Finding the instance reference of an object

Craig Allen callen314 at gmail.com
Tue Nov 4 18:16:05 CET 2008


On Nov 4, 11:06 am, Joe Strout <j... at strout.net> wrote:
> On Nov 4, 2008, at 7:42 AM, Craig Allen wrote:
>
> > coming from C/C++ Python seemed to me call by reference, for the
> > pragmatic reason you said, modificaitons to function arguments do
> > affect the variable in the caller.  The confusing part of this then
> > comes when immutable objects are passed in.
>
> Yes, you stepped in the wrong direction right away and led yourself  
> into a morass of contradictions.
>
> The correct way to look at it is that a Python reference is like a C++  
> pointer.  C++ pointers are passed by value (unless you add & to  
...
> I'd be very interested in hearing whether, as a C/C++ user, the above  
> explanation is clear and makes sense to you.
>

joe, yes, it makes perfect sense. In my defense my priority was
figuring out what was going on in terms of what happens passing in
various types of arguments, rather than what things are called. Also,
as a C/C++ programmer my perspective is that the program is the
interpreter, and so I try to think what the interpreter is doing.
This is ke because after 15 years of statically linked languages (no
one calls them this any more due to dynamically linked libraries) you
get used to things evaporating at compile time, the name "x" for a
variable has no status as a real entity at run time.
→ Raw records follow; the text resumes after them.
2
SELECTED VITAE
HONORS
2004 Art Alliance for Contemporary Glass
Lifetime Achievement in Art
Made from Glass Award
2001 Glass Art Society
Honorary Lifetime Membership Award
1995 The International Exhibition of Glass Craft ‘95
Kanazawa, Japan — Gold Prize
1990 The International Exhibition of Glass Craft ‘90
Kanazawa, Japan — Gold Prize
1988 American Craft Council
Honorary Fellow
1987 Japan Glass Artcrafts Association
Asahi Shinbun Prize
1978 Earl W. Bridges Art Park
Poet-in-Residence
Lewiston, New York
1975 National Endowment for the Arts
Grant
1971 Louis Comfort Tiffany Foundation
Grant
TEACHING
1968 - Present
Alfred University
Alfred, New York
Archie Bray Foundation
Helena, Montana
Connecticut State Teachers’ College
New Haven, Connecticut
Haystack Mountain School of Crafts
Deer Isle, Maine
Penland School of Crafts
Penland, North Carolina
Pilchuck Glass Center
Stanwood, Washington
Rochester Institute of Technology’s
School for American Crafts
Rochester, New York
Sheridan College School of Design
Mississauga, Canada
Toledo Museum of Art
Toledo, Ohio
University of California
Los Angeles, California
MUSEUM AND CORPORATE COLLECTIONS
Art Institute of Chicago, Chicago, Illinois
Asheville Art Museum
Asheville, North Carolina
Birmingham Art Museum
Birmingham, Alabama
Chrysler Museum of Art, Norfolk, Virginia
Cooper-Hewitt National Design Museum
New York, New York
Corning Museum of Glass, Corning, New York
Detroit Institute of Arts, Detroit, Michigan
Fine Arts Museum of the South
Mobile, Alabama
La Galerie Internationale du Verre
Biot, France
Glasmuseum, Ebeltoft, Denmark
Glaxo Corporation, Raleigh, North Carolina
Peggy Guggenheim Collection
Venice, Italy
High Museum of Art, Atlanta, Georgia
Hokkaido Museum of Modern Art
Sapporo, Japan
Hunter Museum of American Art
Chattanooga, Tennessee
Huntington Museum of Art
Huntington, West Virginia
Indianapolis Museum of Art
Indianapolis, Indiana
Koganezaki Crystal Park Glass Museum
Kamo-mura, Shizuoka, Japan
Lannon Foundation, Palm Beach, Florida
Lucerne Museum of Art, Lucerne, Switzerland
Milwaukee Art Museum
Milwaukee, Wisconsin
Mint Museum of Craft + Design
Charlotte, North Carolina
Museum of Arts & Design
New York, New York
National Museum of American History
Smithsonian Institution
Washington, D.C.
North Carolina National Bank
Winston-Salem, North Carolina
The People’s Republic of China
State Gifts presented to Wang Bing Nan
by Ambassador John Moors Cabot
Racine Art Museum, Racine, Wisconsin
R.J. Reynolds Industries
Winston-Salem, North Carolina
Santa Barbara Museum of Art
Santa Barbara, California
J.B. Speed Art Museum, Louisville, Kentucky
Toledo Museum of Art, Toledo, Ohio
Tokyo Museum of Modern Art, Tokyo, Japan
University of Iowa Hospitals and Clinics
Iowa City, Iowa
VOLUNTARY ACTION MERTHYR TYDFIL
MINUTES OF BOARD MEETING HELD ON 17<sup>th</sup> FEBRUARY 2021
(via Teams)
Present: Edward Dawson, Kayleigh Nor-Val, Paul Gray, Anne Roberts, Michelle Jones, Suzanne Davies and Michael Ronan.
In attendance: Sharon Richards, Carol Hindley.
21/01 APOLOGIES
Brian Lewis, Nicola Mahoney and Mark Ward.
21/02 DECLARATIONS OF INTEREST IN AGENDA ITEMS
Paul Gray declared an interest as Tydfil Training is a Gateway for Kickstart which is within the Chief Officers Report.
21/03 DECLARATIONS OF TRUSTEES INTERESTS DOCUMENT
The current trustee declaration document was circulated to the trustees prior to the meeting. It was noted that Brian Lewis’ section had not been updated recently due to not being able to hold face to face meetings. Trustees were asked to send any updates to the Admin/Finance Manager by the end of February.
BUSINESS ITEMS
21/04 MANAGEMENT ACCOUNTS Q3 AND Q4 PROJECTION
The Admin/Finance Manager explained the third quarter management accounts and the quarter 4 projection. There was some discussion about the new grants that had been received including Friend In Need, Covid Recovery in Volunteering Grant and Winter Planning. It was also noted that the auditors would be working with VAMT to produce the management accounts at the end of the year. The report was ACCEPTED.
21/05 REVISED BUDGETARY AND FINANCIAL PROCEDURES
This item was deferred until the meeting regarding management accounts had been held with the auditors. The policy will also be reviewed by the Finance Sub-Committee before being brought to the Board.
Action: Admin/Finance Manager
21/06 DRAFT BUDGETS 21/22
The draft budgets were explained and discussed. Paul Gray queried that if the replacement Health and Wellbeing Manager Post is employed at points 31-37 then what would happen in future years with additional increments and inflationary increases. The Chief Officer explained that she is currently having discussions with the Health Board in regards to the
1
It is a name
through which you communicate with the compiler only, the compiler has
no need to represent it in the runtime program.  I think a lot of this
language history is based on terminology that does not have to
consider this name as a real entity at runtime.
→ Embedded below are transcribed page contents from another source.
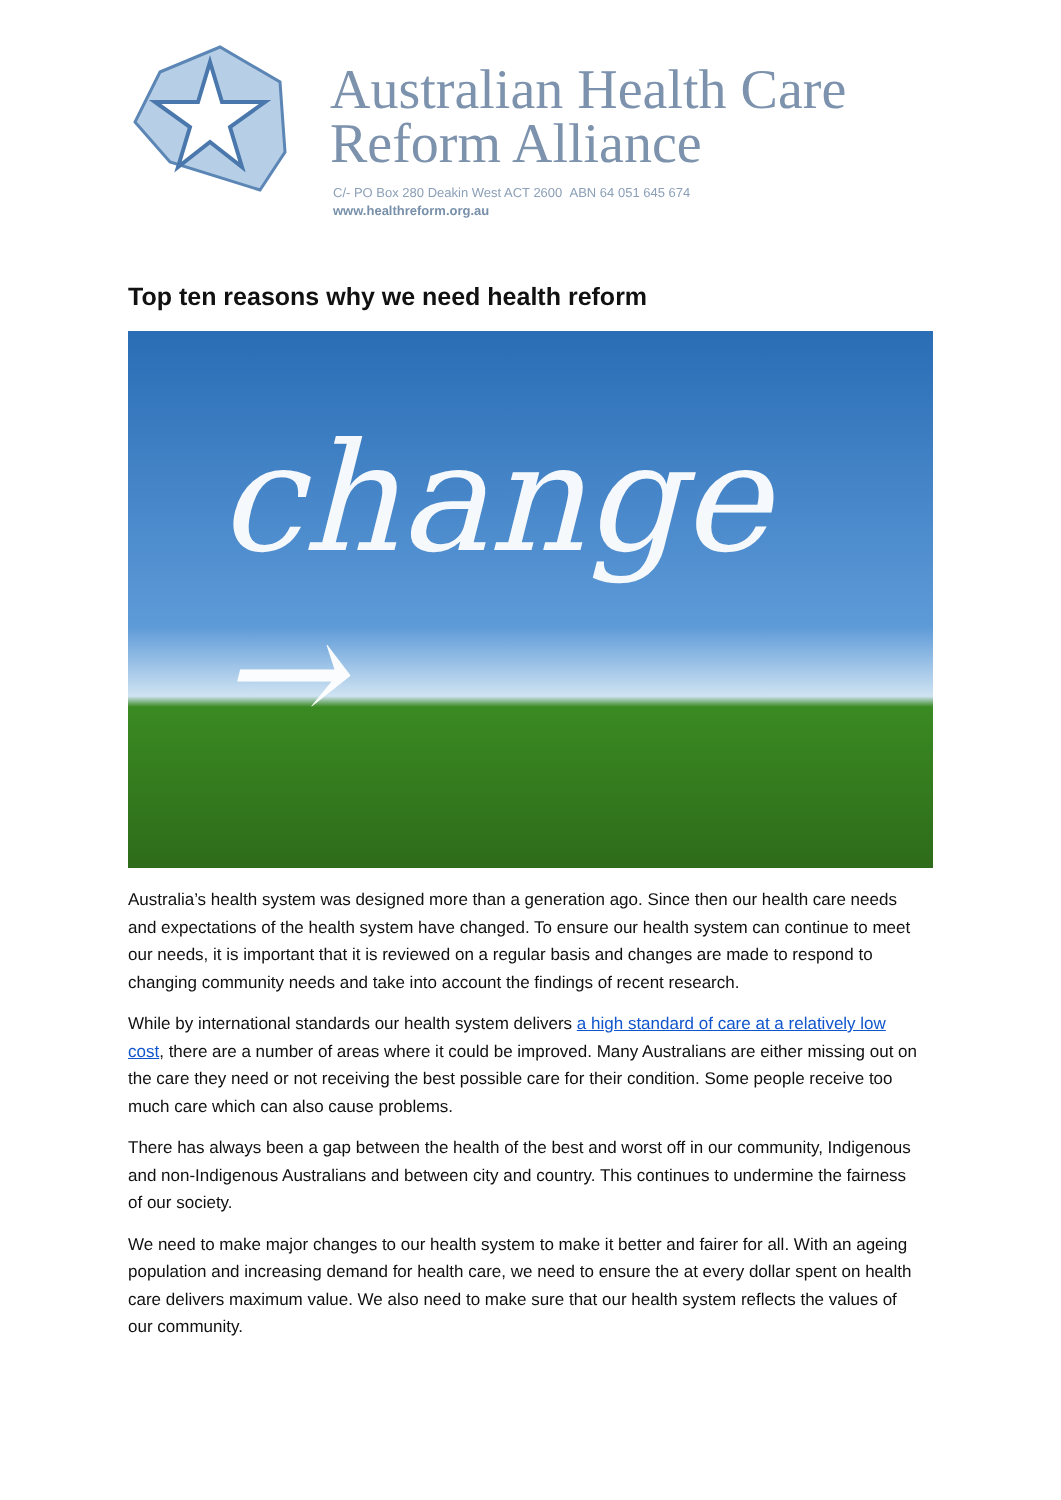Australian Health Care
Reform Alliance
C/- PO Box 280 Deakin West ACT 2600 ABN 64 051 645 674
www.healthreform.org.au
Top ten reasons why we need health reform
change →
Australia’s health system was designed more than a generation ago. Since then our health care needs and expectations of the health system have changed. To ensure our health system can continue to meet our needs, it is important that it is reviewed on a regular basis and changes are made to respond to changing community needs and take into account the findings of recent research.
While by international standards our health system delivers a high standard of care at a relatively low cost, there are a number of areas where it could be improved. Many Australians are either missing out on the care they need or not receiving the best possible care for their condition. Some people receive too much care which can also cause problems.
There has always been a gap between the health of the best and worst off in our community, Indigenous and non-Indigenous Australians and between city and country. This continues to undermine the fairness of our society.
We need to make major changes to our health system to make it better and fairer for all. With an ageing population and increasing demand for health care, we need to ensure the at every dollar spent on health care delivers maximum value. We also need to make sure that our health system reflects the values of our community.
When you consider the status of the entity "x" in "x=1" in python, it
is a pointer, and python looks like pass by value.

The need for a different name comes from the fact that using pointers
ubiquitously like this leads to behavior much more like pass by
reference.

I'm open to pass-by-sharing, or pass-by-object, but neither is
perticularly intuitive, not as obvious in meaning as pass-by-val or
pass-by-reference (or call-by-xxx). I suppose I'd like pass-by-name as
more a description, as "name" to me has a similar sense to pointer, at
least in a language that preserves the name as a runtime entitity
(making C/C++ languages which compile away names).

What happens in python is clear to me, I think I understand what the
program, CPython is doing... the language still needs to settle.

Thanks for the reply, it does help me find a better way to discuss
what I understand about python and calling mechanics in general.